NetworkPolicies in a PHI namespace will block Prometheus from scraping metrics unless you explicitly allow it. Create a NetworkPolicy that permits ingress from the monitoring namespace to the metrics port (usually 9090 or 8080 for actuator endpoints) on pods labeled for monitoring. This allows metric collection while maintaining the default-deny posture for all other traffic. Test your NetworkPolicies in a staging environment before deploying to production -- a misconfigured policy can silently break monitoring.
Should I use managed Kubernetes (EKS/GKE/AKS) or self-hosted for healthcare?
Managed Kubernetes is strongly recommended for healthcare workloads. AWS EKS, Google GKE, and Azure AKS all support HIPAA compliance with BAA coverage.
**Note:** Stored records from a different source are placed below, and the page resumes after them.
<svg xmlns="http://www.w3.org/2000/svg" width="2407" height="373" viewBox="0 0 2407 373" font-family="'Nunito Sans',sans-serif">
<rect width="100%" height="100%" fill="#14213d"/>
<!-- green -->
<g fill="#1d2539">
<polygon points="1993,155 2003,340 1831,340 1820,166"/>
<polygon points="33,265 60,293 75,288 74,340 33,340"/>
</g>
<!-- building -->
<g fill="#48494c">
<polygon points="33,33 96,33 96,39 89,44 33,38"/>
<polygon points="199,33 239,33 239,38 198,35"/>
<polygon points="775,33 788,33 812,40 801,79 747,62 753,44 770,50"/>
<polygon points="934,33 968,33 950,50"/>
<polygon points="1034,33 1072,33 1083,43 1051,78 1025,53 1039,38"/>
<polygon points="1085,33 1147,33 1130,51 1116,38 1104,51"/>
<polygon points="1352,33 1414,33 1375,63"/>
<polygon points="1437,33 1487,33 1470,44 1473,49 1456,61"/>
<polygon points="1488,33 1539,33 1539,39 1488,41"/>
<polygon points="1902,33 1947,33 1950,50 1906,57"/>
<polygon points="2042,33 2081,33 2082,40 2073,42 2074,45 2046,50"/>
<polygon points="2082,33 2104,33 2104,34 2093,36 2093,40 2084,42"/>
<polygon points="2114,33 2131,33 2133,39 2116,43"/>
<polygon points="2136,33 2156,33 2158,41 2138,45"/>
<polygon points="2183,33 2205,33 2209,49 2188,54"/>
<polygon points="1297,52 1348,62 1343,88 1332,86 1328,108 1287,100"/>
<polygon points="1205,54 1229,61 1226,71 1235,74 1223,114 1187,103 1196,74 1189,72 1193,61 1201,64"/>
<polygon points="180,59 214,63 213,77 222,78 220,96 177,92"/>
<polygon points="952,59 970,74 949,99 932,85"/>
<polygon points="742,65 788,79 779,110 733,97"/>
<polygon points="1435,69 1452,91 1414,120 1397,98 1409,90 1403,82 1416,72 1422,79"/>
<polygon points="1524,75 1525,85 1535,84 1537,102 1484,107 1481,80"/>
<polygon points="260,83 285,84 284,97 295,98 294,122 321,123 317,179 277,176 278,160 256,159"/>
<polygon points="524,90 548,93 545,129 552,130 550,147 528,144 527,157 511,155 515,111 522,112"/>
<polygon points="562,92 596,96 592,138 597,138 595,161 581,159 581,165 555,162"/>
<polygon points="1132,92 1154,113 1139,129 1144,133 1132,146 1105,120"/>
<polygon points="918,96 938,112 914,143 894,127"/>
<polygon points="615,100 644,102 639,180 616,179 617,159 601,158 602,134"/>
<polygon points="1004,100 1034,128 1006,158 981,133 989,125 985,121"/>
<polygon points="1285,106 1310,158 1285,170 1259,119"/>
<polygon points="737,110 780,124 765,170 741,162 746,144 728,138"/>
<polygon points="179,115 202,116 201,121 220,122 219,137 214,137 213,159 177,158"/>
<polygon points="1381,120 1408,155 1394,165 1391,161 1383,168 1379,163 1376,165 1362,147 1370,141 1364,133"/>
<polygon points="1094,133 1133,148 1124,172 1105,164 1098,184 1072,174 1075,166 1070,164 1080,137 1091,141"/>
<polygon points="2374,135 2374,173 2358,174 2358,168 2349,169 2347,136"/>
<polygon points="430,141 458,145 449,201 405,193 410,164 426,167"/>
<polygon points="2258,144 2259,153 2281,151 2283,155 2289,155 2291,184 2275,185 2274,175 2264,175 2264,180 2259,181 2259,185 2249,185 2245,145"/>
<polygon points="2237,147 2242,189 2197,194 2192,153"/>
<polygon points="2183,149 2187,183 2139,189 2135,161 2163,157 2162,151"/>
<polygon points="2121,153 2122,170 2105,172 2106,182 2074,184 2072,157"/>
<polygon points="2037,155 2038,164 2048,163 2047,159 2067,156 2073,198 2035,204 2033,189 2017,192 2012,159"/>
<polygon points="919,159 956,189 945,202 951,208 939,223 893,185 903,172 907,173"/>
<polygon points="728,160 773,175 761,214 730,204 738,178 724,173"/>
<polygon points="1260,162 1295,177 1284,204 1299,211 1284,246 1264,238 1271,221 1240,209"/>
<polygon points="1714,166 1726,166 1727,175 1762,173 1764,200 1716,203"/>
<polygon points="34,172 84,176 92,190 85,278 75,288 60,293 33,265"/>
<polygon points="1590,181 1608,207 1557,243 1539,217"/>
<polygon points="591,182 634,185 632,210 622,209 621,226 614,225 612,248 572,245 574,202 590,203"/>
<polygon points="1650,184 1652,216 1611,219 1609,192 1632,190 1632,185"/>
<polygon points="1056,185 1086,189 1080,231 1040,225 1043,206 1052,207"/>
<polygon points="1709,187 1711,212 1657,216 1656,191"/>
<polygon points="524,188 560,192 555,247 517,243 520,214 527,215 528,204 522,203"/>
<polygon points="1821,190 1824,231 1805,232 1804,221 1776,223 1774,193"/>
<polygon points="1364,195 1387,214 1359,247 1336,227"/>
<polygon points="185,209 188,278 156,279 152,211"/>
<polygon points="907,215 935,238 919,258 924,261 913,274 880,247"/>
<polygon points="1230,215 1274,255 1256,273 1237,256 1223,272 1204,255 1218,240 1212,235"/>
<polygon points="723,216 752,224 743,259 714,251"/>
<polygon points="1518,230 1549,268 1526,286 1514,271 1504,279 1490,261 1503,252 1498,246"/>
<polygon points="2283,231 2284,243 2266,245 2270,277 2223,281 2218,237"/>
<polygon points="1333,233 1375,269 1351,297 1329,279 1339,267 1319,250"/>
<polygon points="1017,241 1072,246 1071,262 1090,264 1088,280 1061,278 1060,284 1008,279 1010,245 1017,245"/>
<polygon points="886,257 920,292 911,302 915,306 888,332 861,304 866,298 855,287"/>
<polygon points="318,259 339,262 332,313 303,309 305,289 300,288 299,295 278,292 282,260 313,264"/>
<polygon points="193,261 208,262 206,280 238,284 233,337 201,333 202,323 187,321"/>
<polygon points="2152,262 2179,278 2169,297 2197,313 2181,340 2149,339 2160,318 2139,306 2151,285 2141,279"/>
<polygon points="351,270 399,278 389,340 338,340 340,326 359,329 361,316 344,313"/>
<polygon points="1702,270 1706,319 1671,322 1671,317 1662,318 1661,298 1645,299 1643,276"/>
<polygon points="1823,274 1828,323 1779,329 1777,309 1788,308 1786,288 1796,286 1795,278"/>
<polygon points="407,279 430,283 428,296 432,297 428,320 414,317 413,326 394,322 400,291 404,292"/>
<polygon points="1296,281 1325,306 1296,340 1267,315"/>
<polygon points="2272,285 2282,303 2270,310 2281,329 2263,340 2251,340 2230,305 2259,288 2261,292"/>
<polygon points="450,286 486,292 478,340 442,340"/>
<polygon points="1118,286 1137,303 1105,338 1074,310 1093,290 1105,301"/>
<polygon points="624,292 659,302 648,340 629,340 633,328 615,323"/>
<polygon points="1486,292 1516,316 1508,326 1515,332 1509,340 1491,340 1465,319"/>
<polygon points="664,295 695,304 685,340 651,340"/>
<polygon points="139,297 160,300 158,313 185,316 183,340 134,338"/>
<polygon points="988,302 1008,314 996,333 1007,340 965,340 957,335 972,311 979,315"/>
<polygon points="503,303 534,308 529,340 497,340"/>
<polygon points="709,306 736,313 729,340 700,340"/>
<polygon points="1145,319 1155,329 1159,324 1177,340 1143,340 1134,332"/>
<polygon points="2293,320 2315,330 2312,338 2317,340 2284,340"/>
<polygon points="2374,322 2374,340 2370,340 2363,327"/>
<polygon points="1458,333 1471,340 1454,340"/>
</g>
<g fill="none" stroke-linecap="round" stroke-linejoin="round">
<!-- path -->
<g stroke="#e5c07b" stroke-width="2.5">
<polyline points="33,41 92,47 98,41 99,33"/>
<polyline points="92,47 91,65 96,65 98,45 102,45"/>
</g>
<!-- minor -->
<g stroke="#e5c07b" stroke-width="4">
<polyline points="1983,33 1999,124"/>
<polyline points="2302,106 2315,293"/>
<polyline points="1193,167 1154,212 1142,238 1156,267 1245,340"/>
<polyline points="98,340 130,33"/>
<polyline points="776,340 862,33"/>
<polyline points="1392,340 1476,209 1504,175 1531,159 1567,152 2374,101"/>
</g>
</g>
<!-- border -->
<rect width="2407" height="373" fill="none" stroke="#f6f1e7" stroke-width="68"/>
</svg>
The operational burden of self-hosting Kubernetes -- patching, upgrading, securing the control plane -- diverts resources from building healthcare features. Use managed K8s with a well-architected technology stack and focus your engineering effort on the application and observability layers described in this guide.
Conclusion
Healthcare Kubernetes observability requires going beyond standard pod and node metrics. You need FHIR-specific latency tracking, integration engine channel monitoring, GPU health metrics with ECC error detection, PHI-aware namespace isolation, and cross-service tracing that sanitizes sensitive data. The configurations in this guide provide a production-ready foundation -- deploy the ServiceMonitors, alert rules, and NetworkPolicies, then customize the thresholds and dashboards for your specific workload characteristics. The goal is not just knowing when something breaks, but understanding the clinical impact of every infrastructure event.